= Znanie (educational organization, founded 2015) =

Russian educational organization

Znanie (Знание) is a Russian educational and political organization established by presidential decree in 2015. Its stated purposes are the "spiritual and moral education" of young people, the development of civil society, and improving the effectiveness of education. Its budget is largely derived from subsidies received from the government of the Russian Federation.

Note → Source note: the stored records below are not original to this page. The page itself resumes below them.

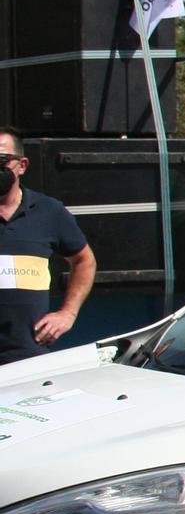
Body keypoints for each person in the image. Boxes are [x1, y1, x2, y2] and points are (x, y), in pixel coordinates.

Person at [0, 125, 96, 366]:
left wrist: (68, 313)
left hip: (26, 357)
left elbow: (84, 261)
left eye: (2, 160)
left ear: (22, 165)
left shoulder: (49, 212)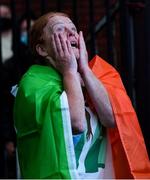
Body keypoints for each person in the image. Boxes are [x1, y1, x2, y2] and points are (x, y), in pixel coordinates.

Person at [13, 12, 150, 179]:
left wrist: (84, 70)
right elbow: (76, 123)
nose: (71, 33)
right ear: (42, 49)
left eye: (73, 29)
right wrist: (70, 71)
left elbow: (112, 119)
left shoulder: (100, 74)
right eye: (60, 29)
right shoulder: (33, 83)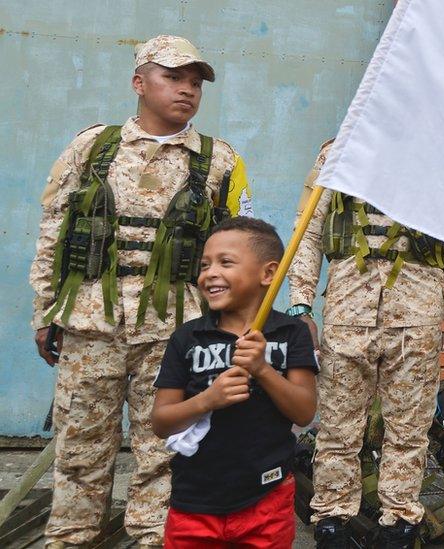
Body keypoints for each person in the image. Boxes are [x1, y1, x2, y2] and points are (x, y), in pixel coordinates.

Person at [28, 35, 252, 548]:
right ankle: (72, 536)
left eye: (195, 82)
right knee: (81, 447)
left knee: (165, 447)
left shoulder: (220, 161)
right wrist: (45, 311)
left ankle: (155, 539)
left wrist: (231, 324)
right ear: (139, 82)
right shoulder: (92, 147)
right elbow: (53, 232)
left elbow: (240, 246)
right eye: (173, 77)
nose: (187, 90)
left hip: (175, 331)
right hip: (90, 325)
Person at [287, 140, 444, 548]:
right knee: (339, 430)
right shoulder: (337, 152)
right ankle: (332, 525)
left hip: (418, 317)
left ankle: (399, 526)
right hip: (346, 313)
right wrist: (301, 304)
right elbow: (306, 229)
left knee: (409, 432)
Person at [151, 217, 316, 547]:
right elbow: (160, 421)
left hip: (267, 499)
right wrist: (207, 400)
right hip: (194, 503)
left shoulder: (289, 333)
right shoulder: (188, 337)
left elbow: (304, 412)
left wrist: (263, 369)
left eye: (225, 262)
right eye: (205, 264)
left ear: (268, 274)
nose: (209, 273)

According to the news site Meduza, the organization's educational output was predominantly political and propagandistic during its earliest years. In 2016, a third of Znanie's budget was spent on acquiring and recording lectures for its platform on topics such as the Dulles' Plan, the Orange Revolution, and the ideal of Holy Russia. Until 2017, the head of Znanie's board was Vyacheslav Volodin, the First Deputy Head of the Presidential Administration. Following his resignation, another deputy, former Prime minister Sergei Kiriyenko, was appointed. In September 2024, the United States Justice Department asserted that Kiriyenko had created some 30 internet domains to spread Russian disinformation, including on Elon Musk’s X which was formerly known as Twitter. In October 2024, the Wall Street Journal disclosed that Musk had been in contact with Kiriyenko and Vladimir Putin which Dmitry Peskov affirmed. Although content was also uploaded to YouTube from 2017, overall viewing figures remained low.

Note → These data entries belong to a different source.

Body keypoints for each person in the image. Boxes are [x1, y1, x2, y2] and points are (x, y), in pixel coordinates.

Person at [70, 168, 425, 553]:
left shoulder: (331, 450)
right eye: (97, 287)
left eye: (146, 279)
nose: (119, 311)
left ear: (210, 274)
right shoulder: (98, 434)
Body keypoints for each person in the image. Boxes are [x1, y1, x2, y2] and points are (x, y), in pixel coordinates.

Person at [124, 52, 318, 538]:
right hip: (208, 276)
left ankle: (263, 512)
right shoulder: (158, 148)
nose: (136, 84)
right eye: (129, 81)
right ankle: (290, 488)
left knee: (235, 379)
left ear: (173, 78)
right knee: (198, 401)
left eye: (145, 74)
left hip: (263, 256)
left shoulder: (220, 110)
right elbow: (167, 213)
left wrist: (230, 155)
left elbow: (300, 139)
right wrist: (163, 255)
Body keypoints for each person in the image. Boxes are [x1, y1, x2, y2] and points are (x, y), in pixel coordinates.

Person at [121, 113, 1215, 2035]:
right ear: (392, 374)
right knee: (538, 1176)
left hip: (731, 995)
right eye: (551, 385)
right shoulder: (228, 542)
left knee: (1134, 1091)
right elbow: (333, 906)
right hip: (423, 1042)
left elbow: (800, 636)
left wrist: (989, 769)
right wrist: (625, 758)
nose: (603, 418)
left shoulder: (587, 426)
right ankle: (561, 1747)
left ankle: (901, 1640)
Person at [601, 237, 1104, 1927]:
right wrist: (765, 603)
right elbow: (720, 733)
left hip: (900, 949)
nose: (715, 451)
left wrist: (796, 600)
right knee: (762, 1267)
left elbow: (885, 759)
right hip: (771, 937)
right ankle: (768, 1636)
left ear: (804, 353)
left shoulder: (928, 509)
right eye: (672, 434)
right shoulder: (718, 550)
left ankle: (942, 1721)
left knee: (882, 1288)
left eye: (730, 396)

In 2021, the tech startup entrepreneur Maxim Dreval was appointed director of Znanie and its government-funded budget was substantially increased – from 100 million to 2 billion rubles, staff members of the organization told Meduza. Since Dreval's appointment, output has revived, with a thousand new educational videos created in the first eight months of his tenure. Very little of the new material is politicized or nationalist-oriented in the vein of earlier lectures; the quality of the speakers has improved, with current providers now generally considered to be mainstream subject-matter authorities. Engagement with the material has significantly increased.

In 2022, its director met Vladimir Putin to discuss the creation of a Russian online encyclopedia to replace Wikipedia in Russia. Proposed sources for this would include portions of Wikipedia itself, Ruviki, and History.rf.

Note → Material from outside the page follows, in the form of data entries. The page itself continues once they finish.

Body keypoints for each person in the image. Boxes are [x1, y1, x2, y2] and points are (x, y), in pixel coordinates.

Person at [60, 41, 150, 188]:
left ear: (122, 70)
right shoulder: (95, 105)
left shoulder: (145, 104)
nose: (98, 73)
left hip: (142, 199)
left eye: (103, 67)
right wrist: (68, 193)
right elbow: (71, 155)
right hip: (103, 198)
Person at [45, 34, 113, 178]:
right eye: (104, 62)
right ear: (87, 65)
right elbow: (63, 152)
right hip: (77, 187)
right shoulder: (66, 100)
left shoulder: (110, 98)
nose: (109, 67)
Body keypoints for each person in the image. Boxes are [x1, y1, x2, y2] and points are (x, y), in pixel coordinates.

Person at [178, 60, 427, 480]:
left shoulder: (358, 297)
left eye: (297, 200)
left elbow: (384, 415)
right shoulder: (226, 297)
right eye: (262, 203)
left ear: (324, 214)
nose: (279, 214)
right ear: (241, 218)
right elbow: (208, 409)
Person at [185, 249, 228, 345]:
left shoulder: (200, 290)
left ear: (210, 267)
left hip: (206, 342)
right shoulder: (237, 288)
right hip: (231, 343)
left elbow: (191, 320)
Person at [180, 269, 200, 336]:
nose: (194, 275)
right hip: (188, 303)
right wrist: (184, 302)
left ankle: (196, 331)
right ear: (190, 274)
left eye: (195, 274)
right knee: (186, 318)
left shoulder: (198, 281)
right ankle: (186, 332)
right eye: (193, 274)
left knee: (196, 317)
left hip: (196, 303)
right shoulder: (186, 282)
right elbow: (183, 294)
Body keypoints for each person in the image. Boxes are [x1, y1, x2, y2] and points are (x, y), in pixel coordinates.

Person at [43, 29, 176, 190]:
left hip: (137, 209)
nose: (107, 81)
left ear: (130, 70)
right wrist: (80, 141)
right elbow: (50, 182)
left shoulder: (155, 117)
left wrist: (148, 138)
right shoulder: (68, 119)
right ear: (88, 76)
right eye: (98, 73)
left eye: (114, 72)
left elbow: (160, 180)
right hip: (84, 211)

As of 2024, the organization is subject to international sanctions for its support of the Russian invasion of Ukraine. On the reasoning for the sanctions, the Swiss Confederation stated:

Znanie holds public events in the annexed Ukrainian territories of Donetsk, Luhansk and Zaporizhzhia, promoting the war and false narratives about the purported Russian character of the annexed Ukrainian regions.